(Stored items):
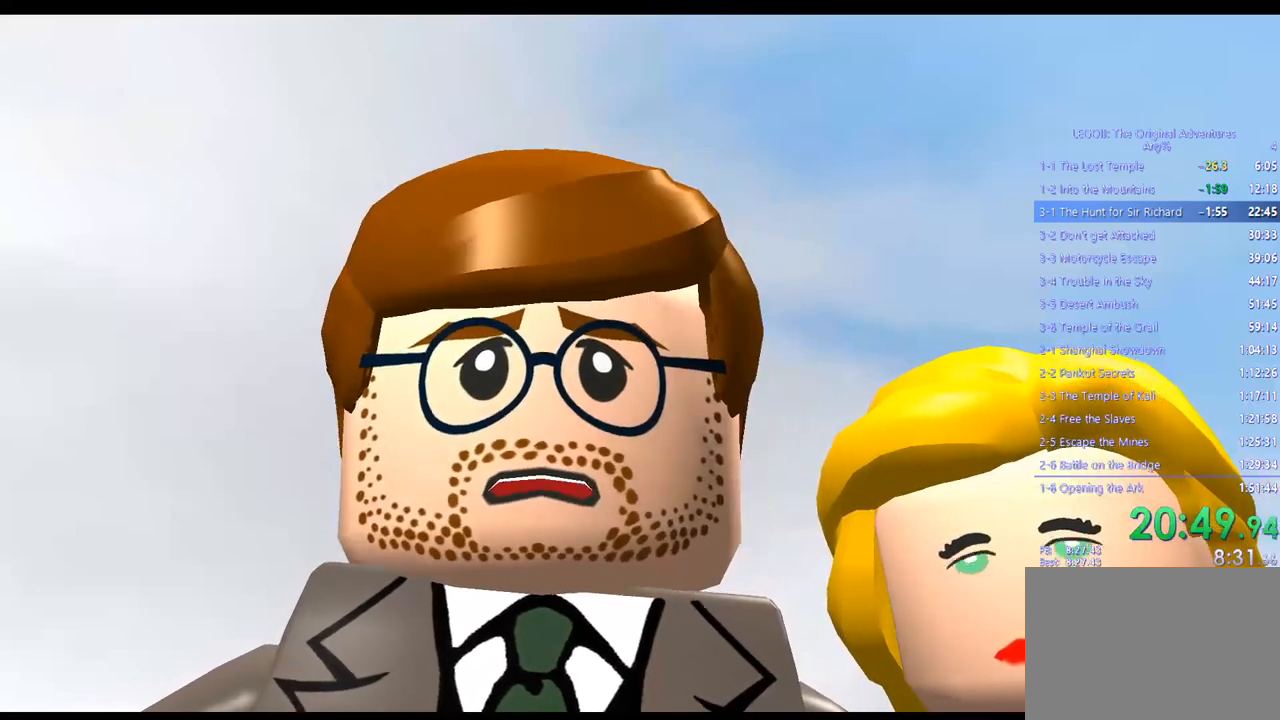
{"buttons": [], "left_stick": "center", "right_stick": "center", "events": [[150, "CROSS", "down"], [250, "CROSS", "up"], [367, "CROSS", "down"], [500, "CROSS", "up"]]}
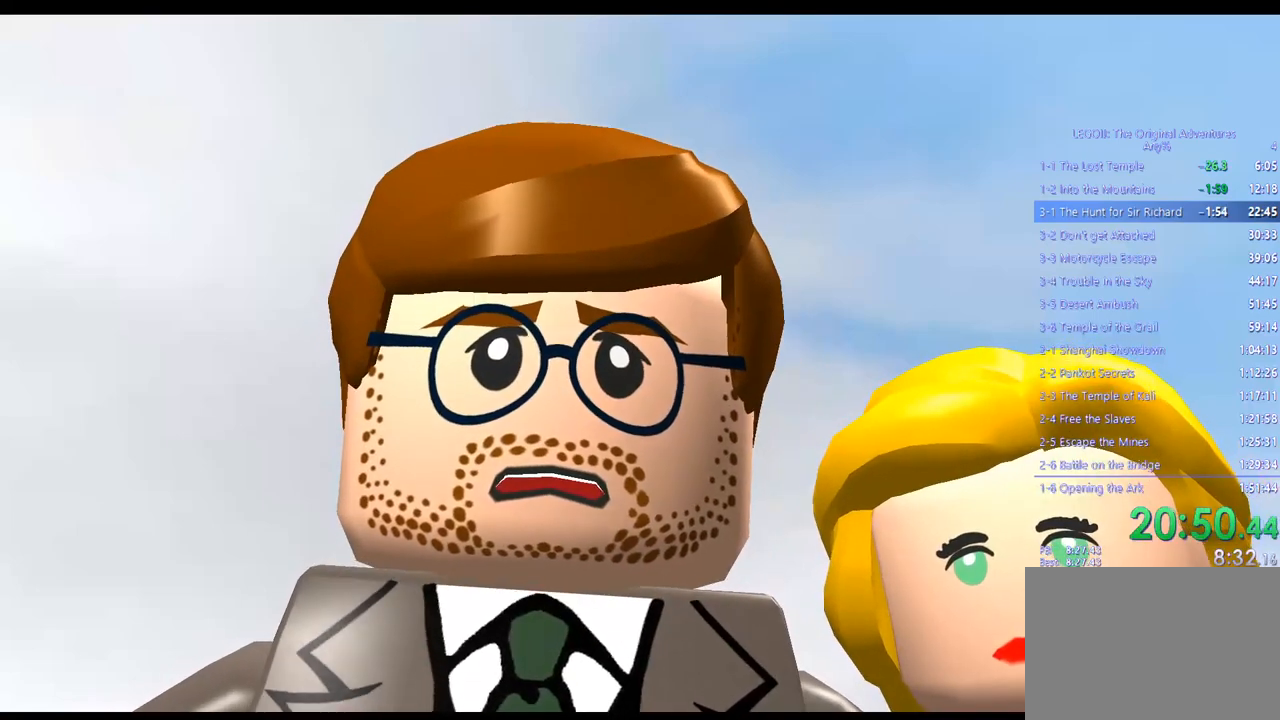
{"buttons": ["CROSS"], "left_stick": "center", "right_stick": "center", "events": [[150, "CROSS", "down"], [250, "CROSS", "up"], [500, "CROSS", "down"]]}
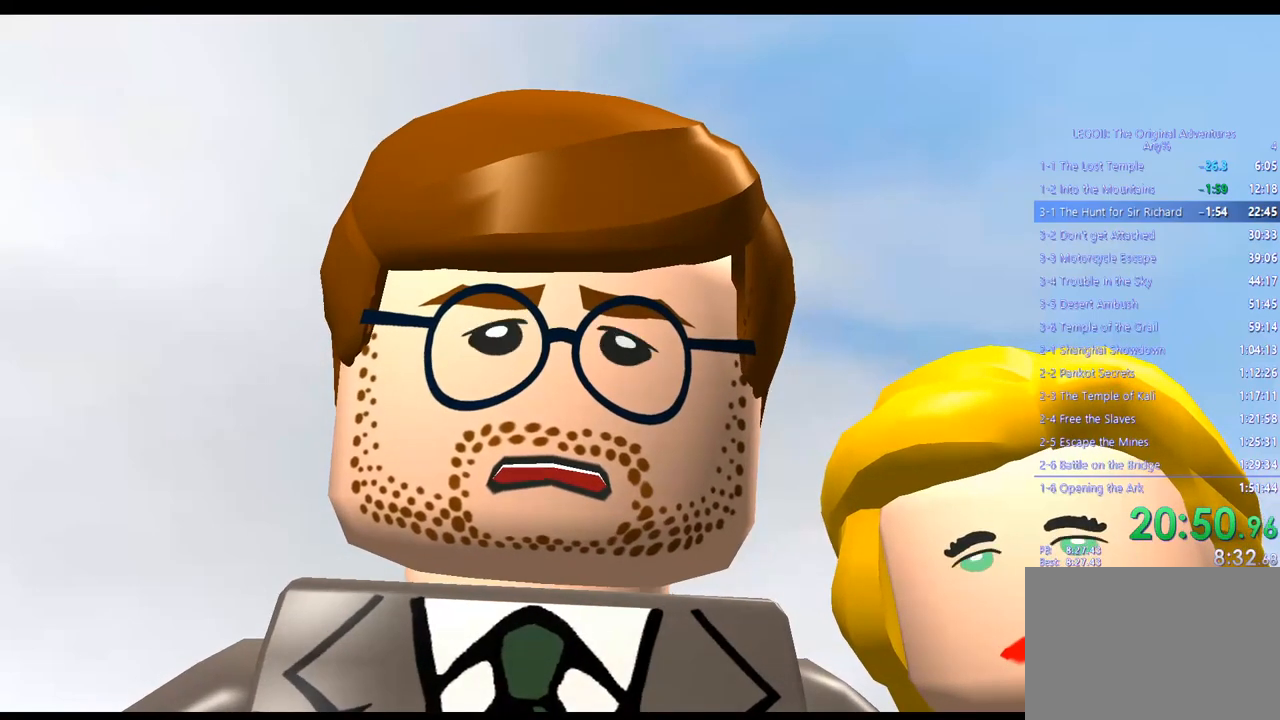
{"buttons": [], "left_stick": "center", "right_stick": "center", "events": [[100, "CROSS", "up"], [350, "CROSS", "down"], [433, "CROSS", "up"]]}
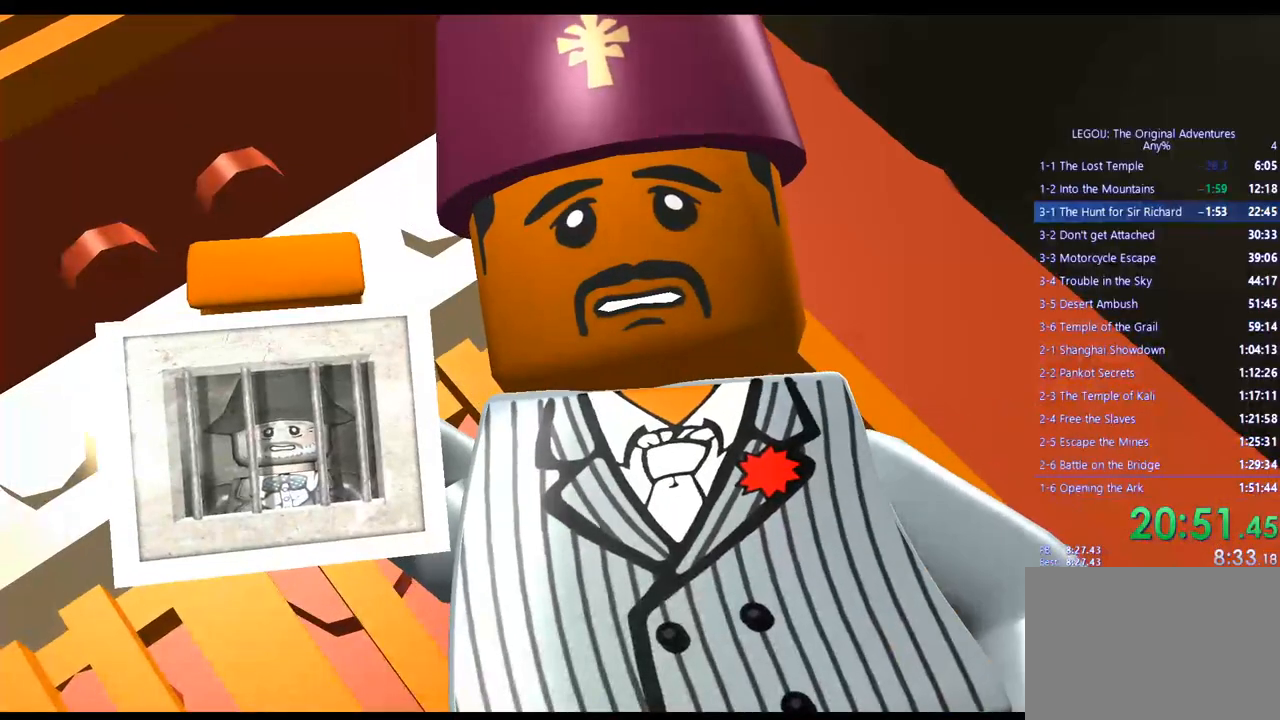
{"buttons": [], "left_stick": "center", "right_stick": "center", "events": [[283, "CROSS", "down"], [400, "CROSS", "up"]]}
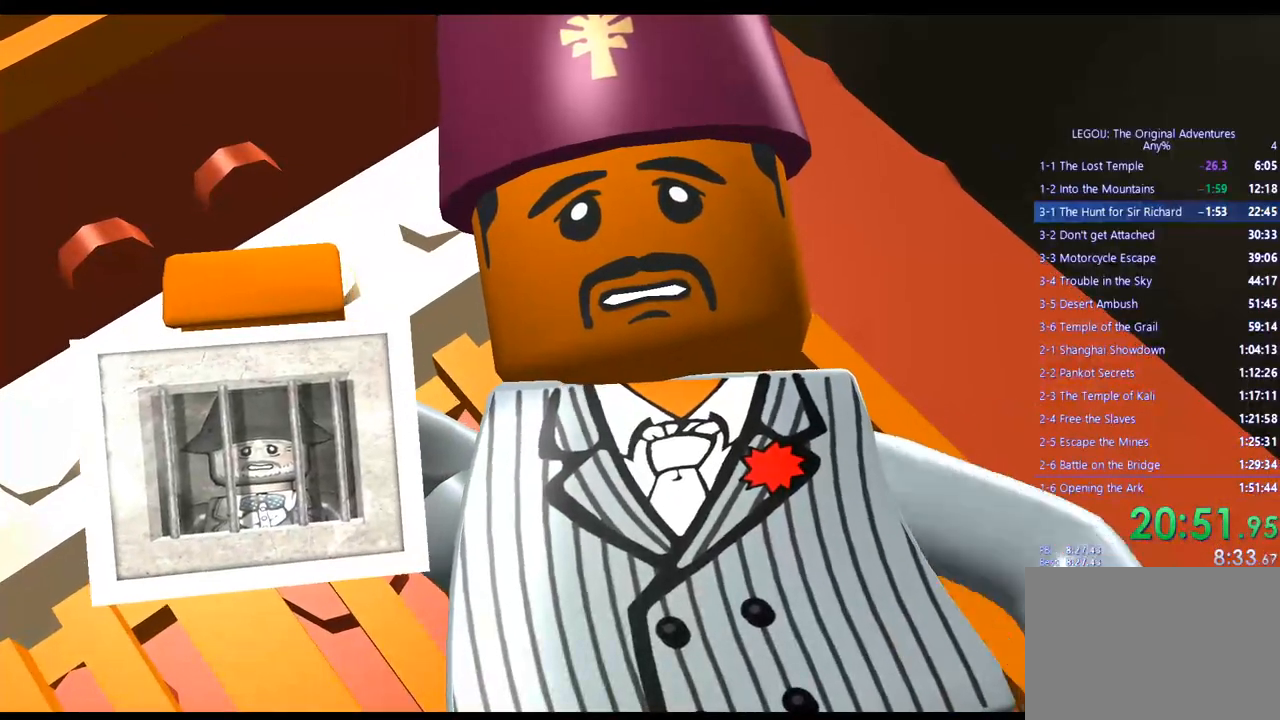
{"buttons": ["CROSS"], "left_stick": "center", "right_stick": "center", "events": [[67, "CROSS", "down"], [217, "CROSS", "up"], [400, "CROSS", "down"]]}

(Task details): Your answer should be an exact copy of the records above, with no pictures in it.

(Response):
{"buttons": [], "left_stick": "center", "right_stick": "center", "events": [[150, "CROSS", "down"], [250, "CROSS", "up"], [367, "CROSS", "down"], [500, "CROSS", "up"]]}
{"buttons": ["CROSS"], "left_stick": "center", "right_stick": "center", "events": [[150, "CROSS", "down"], [250, "CROSS", "up"], [500, "CROSS", "down"]]}
{"buttons": [], "left_stick": "center", "right_stick": "center", "events": [[100, "CROSS", "up"], [350, "CROSS", "down"], [433, "CROSS", "up"]]}
{"buttons": [], "left_stick": "center", "right_stick": "center", "events": [[283, "CROSS", "down"], [400, "CROSS", "up"]]}
{"buttons": ["CROSS"], "left_stick": "center", "right_stick": "center", "events": [[67, "CROSS", "down"], [217, "CROSS", "up"], [400, "CROSS", "down"]]}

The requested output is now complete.